Nos Estados Unidos não se costuma dizer que há pobres. O que existe seriam “fracassados”. Eles se consideram uma sociedade aberta, livre, em que todos têm suas oportunidades. Os que não as aproveitam, fracassam, vão para baixo da pirâmide. A categoria chave ali é “oportunidade”. O caráter democrático da sociedade seria dado pela possibilidade que todo mundo teria de subir na escala social e o risco que todos teriam de descer. É uma sociedade fundada no mercado, a gangorra pela qual alguns sobem, outros descem.
Mas a categoria “oportunidade” é enganosa. Pode parecer que democratizar uma sociedade é dar oportunidade para todos. Uma belíssima propaganda do Lula em uma de suas campanhas presidenciais era a imagem de um jovem bradando por oportunidades. E, de alguma forma, dependendo de como a interpretemos, se pode definir democracia como oportunidade para todos.
Mas as sociedades de mercado inviabilizam que as oportunidades sejam igualmente para todos. Há poucos anos o PP, o partido da direita espanhola, na Catalunha, usou como lema da sua campanha “não há para todos”. É uma confissão sincera do caráter malthusianista das sociedades neoliberais, em que há lugar apenas para alguns.
Na realidade a categoria chave de uma sociedade democrática é a de direitos, direitos para todos. Todos, independentemente da idade, da cor da pele, da identidade sexual, de qualquer outro tipo de opção, têm direitos. Uma sociedade democrática é aquela em que todos têm todos os direitos.
As últimas eleições brasileiras tiveram uma dura polarização entre um eleitorado que votou pelas políticas sociais do governo que mudaram suas vidas e um que, mesmo tendo vivido essas mudanças, teve sua consciência formada pelos grandes meios monopolistas de comunicação. Nos grandes centros urbanos do centro-sul do Brasil, a votação a favor do candidato da oposição chegou próximo a dois terços. Provavelmente metade de sua votação em todo o Brasil foi composta de votos populares.
Foi uma polarização entre políticas sociais e formação da opinião pública. Nas regiões em que as transformações das condições de vida foram muito profundas – como o Nordeste –, Dilma teve sempre mais de 70%. Mas o governo perdeu a disputa na formação da opinião pública e quase termina o processo político iniciado em 2003 porque não se avançou praticamente nada na democratização dos meios de comunicação, e se segue permitindo um massacre por parte desses meios.
A política social solidária e humanista, que estendeu os direitos a muitos milhões de brasileiros que antes nunca tinham sido contemplados nas suas necessidades fundamentais, não foi acompanhada da formação da consciência social dessa mesma população.

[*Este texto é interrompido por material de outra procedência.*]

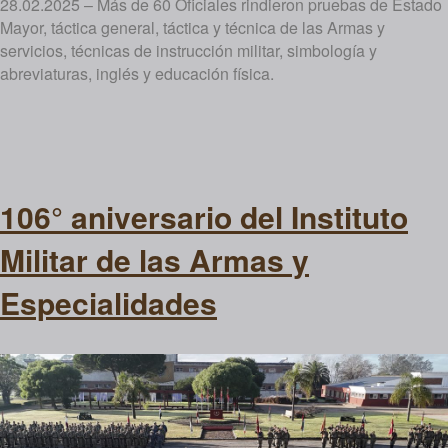
28.02.2025 – Más de 60 Oficiales rindieron pruebas de Estado
Mayor, táctica general, táctica y técnica de las Armas y
servicios, técnicas de instrucción militar, simbología y
abreviaturas, inglés y educación física.
106° aniversario del Instituto
Militar de las Armas y
Especialidades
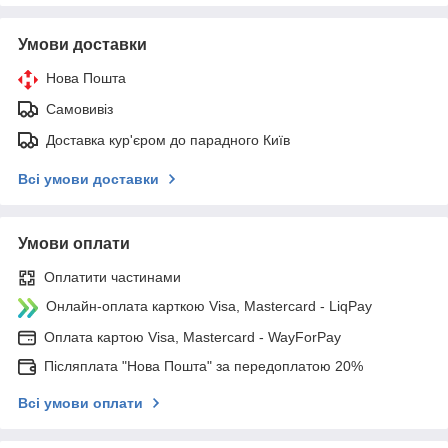
Умови доставки
Нова Пошта
Самовивіз
Доставка кур'єром до парадного Київ
Всі умови доставки
Умови оплати
Оплатити частинами
Онлайн-оплата карткою Visa, Mastercard - LiqPay
Оплата картою Visa, Mastercard - WayForPay
Післяплата "Нова Пошта" за передоплатою 20%
Всі умови оплати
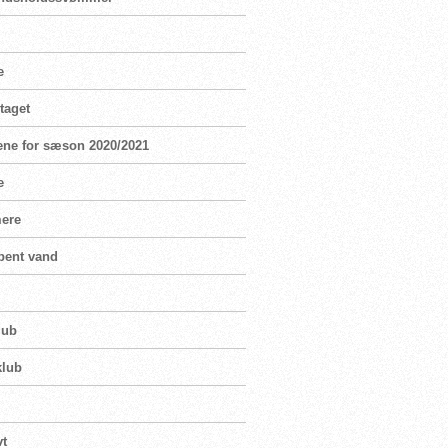
e
taget
ene for sæson 2020/2021
e
mere
bent vand
lub
klub
vt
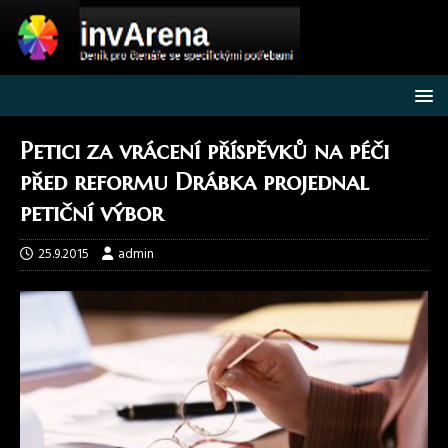
Petici za vrácení příspěvků na péči
před reformu Drábka projednal
petiční výbor
25.9.2015
admin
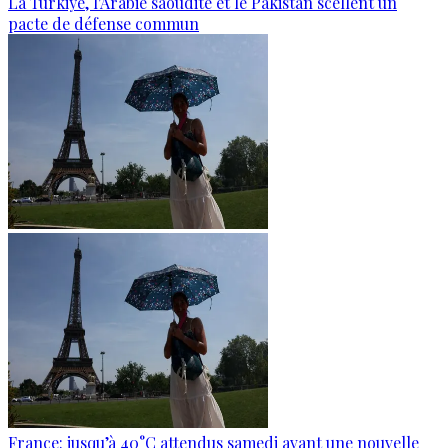
La Türkiye, l'Arabie saoudite et le Pakistan scellent un
pacte de défense commun
France: jusqu’à 40°C attendus samedi avant une nouvelle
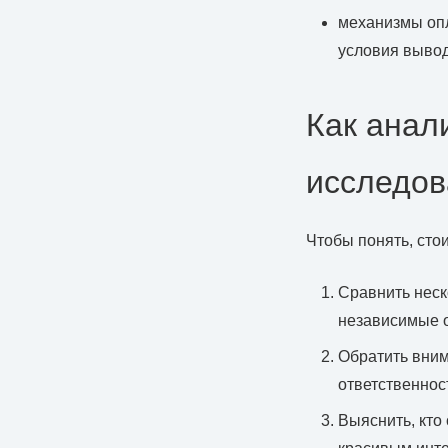
механизмы опл
условия вывод
Как анал
исследов
Чтобы понять, стои
Сравнить неск
независимые 
Обратить вним
ответственнос
Выяснить, кто 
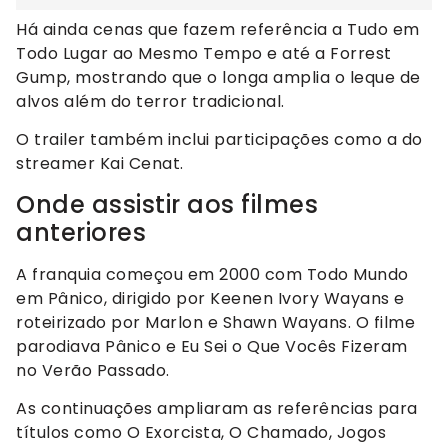
Há ainda cenas que fazem referência a Tudo em
Todo Lugar ao Mesmo Tempo e até a Forrest
Gump, mostrando que o longa amplia o leque de
alvos além do terror tradicional.
O trailer também inclui participações como a do
streamer Kai Cenat.
Onde assistir aos filmes
anteriores
A franquia começou em 2000 com Todo Mundo
em Pânico, dirigido por Keenen Ivory Wayans e
roteirizado por Marlon e Shawn Wayans. O filme
parodiava Pânico e Eu Sei o Que Vocês Fizeram
no Verão Passado.
As continuações ampliaram as referências para
títulos como O Exorcista, O Chamado, Jogos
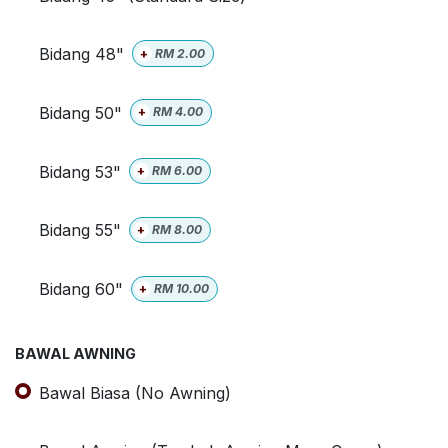
Bidang 48"
+
RM
2.00
Bidang 50"
+
RM
4.00
Bidang 53"
+
RM
6.00
Bidang 55"
+
RM
8.00
Bidang 60"
+
RM
10.00
BAWAL AWNING
Bawal Biasa (No Awning)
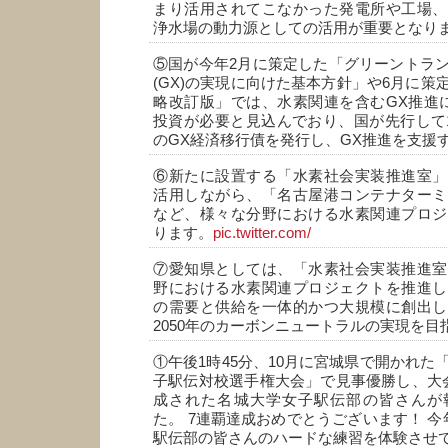
まり活用されてこなかった発電所や工場、
浄水場の動力源としての活用が重要となり
⑤国が今年2月に策定した「グリーントラ
(GX)の実現に向けた基本方針」や6月に策
略改訂版」では、水素関連を含むGX推進に
投資が必要と見込んでおり、国が先行して1
のGX経済移行債を発行し、GX推進を支援
⑥新たに設置する「水素社会実装推進室」
活用しながら、「名古屋港コンテナターミ
など、様々な分野における水素関連プロジ
ります。
pic.twitter.com/
⑦愛知県としては、「水素社会実装推進室
野における水素関連プロジェクトを推進し
の需要と供給を一体的かつ大規模に創出し
2050年のカーボンニュートラルの実現を目
①午後1時45分、10月に宮城県で開かれた
子駅伝対校選手権大会」で見事優勝し、大
成された名城大学女子駅伝部の皆さんが
た。 7連覇達成おめでとうございます！ 今
駅伝部の皆さんのハードな練習を体験させ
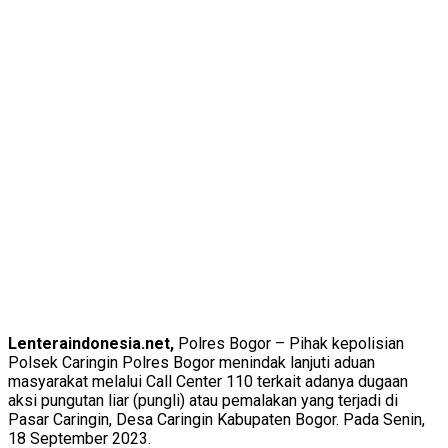
Lenteraindonesia.net,
Polres Bogor – Pihak kepolisian
Polsek Caringin Polres Bogor menindak lanjuti aduan
masyarakat melalui Call Center 110 terkait adanya dugaan
aksi pungutan liar (pungli) atau pemalakan yang terjadi di
Pasar Caringin, Desa Caringin Kabupaten Bogor. Pada Senin,
18 September 2023.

Uma visão tecnocrata supunha que bastaria pôr em prática políticas que beneficiam a população para se ter o apoio dela. Sem se dar conta de que, entre a realidade concreta vivida e a consciência das pessoas, se interpõem os mecanismos de formação dessa consciência – no nosso caso, os grandes meios de comunicação.
Caso fosse julgada apenas pelo que fez no seu primeiro mandato, Dilma tinha todas as condições de ser reeleita no primeiro turno. Se computamos os beneficiários das políticas sociais, essa possibilidade só se reforçaria. Mas não houve mecanismos de formação da consciência social desses milhões de pessoas, que votaram pela sua intuição ou foram ludibriados pelos mecanismos reiterativos dos meios de comunicação.
Se chegar a desenvolver mecanismos que favoreçam essa consciência – responsabilidade dos que desenvolvem as políticas sociais, mas também de todas as organizações sociais, políticas e culturais do campo popular –, o processo de transformações iniciado há mais de 12 anos se tornará consolidado e irreversível. Isso se dará quando a massa da população entender que acesso a direitos não é questão apenas de esforço individual.